* _ТЕКСТ СТАТЬИ_:
════
Главная> Статьи > Искусство > Икона в творчестве Пушкина (Начало)

Икона в творчестве Пушкина (Начало)


   Начало публикации.
6072.jpgОбщеизвестно, какую большую роль играет икона в православном искусстве, в православном богослужении, в быту православного человека. Красный угол был и является важной и обязательной приметой как простой избы, так и самых роскошных апартаментов. Фактически вся жизнь человека с рождения и до кончины проходила под и перед иконами. Во многих домах были отдельные «образные», то есть комнаты, где находились семейные иконы, и там совершались утренние и вечерние молитвословия, служили молебны приглашенные на дом священники. Как сообщает А.П. Арапова, «в роде бояр Пушкиных с незапамятных времен хранилась металлическая ладанка с довольно грубо гравированным на ней Всевидящим Оком и наглухо заключенной в ней частицей ризы Господней. Она — обязательное достояние старшего сына, и ему вменяется в обязанность 10 июля, в день праздника Положения ризы, служить перед этой святыней молебен. Пушкин всю свою жизнь это исполнял и завещал жене соблюдать то же самое, а когда наступит время, вручить ее старшему сыну, взяв с него обещание никогда не уклоняться от семейного обета» (Пушкин. 1996. 113).
════
* _ПРЕДОСТАВЛЕННЫЕ СТРОКИ_:
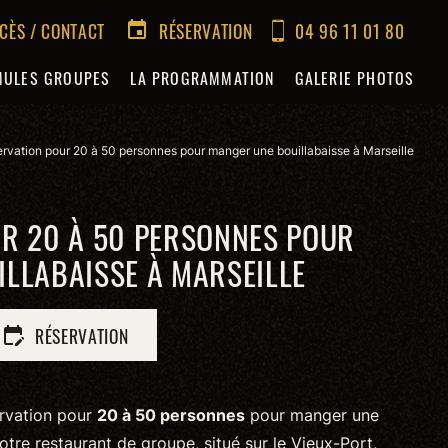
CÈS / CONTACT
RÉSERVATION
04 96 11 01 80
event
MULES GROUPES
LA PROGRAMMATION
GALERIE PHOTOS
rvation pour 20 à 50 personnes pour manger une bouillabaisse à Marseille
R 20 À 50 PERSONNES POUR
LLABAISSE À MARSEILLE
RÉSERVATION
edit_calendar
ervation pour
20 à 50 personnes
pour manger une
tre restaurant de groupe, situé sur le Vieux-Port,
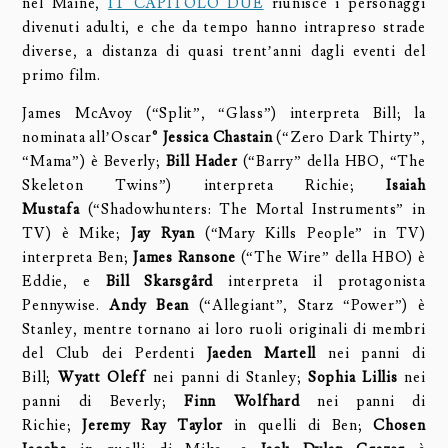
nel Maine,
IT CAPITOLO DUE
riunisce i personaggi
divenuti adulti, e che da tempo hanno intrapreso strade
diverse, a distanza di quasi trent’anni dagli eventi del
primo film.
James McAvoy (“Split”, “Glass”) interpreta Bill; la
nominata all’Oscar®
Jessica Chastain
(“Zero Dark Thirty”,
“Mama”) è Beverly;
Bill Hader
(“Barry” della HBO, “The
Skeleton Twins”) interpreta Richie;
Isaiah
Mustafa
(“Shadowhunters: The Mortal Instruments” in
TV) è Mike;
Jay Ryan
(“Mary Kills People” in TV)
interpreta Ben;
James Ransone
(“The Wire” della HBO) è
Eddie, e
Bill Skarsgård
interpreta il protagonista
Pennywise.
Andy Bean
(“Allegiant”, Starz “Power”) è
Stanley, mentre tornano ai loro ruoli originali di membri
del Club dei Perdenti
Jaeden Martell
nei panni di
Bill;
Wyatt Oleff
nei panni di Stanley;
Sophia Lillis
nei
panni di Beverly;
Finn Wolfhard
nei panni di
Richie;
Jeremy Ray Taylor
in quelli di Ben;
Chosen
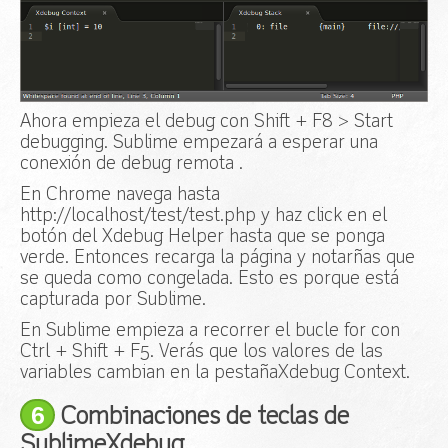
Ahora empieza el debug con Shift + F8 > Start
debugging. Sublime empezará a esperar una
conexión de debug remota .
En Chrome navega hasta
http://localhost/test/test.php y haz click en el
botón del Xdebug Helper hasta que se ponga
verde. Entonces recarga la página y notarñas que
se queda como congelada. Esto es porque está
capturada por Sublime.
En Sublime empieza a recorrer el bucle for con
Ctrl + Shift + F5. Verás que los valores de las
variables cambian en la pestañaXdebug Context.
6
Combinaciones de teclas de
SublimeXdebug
════
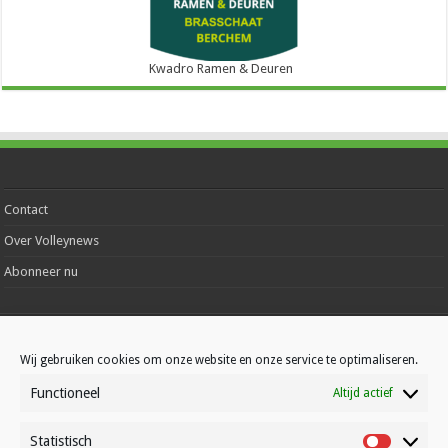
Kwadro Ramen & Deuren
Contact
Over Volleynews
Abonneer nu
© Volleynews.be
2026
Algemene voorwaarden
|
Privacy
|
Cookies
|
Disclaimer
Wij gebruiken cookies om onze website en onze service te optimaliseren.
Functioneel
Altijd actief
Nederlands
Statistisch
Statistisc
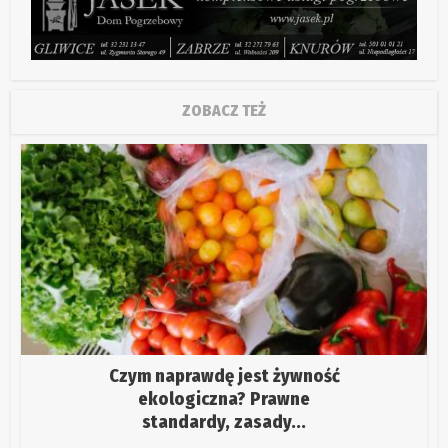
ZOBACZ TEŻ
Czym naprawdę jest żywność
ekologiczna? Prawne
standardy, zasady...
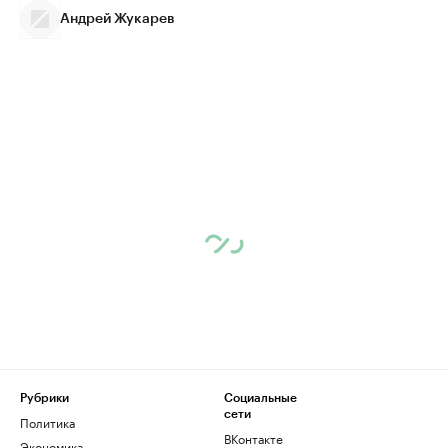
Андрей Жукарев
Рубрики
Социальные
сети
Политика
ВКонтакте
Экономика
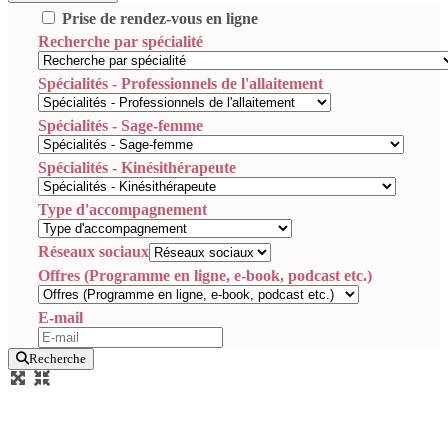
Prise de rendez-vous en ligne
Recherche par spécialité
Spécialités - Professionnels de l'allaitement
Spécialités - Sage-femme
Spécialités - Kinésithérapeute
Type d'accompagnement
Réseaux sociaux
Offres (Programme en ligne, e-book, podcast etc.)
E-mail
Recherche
════
* _ЗАДАНИЕ A_:
Почему, согласно статье об иконе в творчестве Пушкина, молебен перед родовой ладанкой Пушкиных служили именно 10 июля? Ответ дайте в одном–трех предложениях.
* _ЗАДАНИЕ B_:
Ответьте по статье об иконе в творчестве Пушкина, каждый ответ на отдельной строке:
(i) Что гравировано на ладанке рода Пушкиных?
(ii) Что называли «образными»?
(iii) Кому жена Пушкина должна была со временем вручить ладанку?
* _ЗАДАНИЕ C_:
Подхватите статью об иконе в творчестве Пушкина и продолжите ее сразу после последнего предложения.
Строки для выполнения заданий не понадобятся.

* _ОТВЕТ A_:
Молебен служили 10 июля, потому что это день праздника Положения ризы, а в ладанке заключена частица ризы Господней. Служить в этот день молебен перед святыней вменялось в обязанность старшему сыну, к которому переходила ладанка.

* _ОТВЕТ B_:
(i) Всевидящее Око.
(ii) Отдельные комнаты, где находились семейные иконы.
(iii) Старшему сыну.

* _ОТВЕТ C_:
Иконы были на всех квартирах Пушкина в Петербурге и Москве, в селах Михайловском, Болдине, Петровском и Тригорском, в которых он жил или которые многократно посещал. Поэт постоянно видел их в храмах как в детстве, так и потом в Лицее, во время богослужений. И позже, в ссылке в Кишиневе и Одессе, он, по обычаям того времени, регулярно посещал богослужения и даже приглашал с собой в церковь друзей, как свидетельствуют об этом их воспоминания.
Проживая в Михайловском, Пушкин, как известно, посещал богослужения в находившемся в нескольких верстах от Михайловского Святогорском монастыре, который, по словам сестры Пушкина Ольги, «сделался как бы родовым кладбищем» (Воспоминания. 1985. 1: 38). В монастыре находились две чудотворные иконы — Одигитрия и Умиление. Явление первой иконы произошло следующим образом. В 1653 году пятнадцатилетний пастух, юродивый Тимофей, на Синичьей горе услышал голос, возвестивший, что на этом месте через шесть лет воссияет Божия благодать. Через шесть лет он пришел на эту гору и увидел в ветвях сосны икону Божией Матери Одигитрии. Жители близлежащего селения Воронич пришли туда крестным ходом со встречальной иконой Умиления. Только Тимофей смог снять икону с ветвей дерева. После этого обе иконы поставили в Георгиевском храме Воронича. Царь Иван Грозный, узнав о явлении чудотворной иконы, повелел поставить там часовню, а гору назвали Святой. Через год, когда часовня сгорела, по указу царя был построен каменный Успенский храм и основан монастырь, получивший название Святогорского (Сказания. 1993. 469-471). Икона Одигитрия Святогорская в XIX веке пользовалась большим почитанием в окрестностях монастыря, и летом ее торжественно носили по близлежащим селам, оставляя ее там на время, служа молебны и читая перед ней акафисты.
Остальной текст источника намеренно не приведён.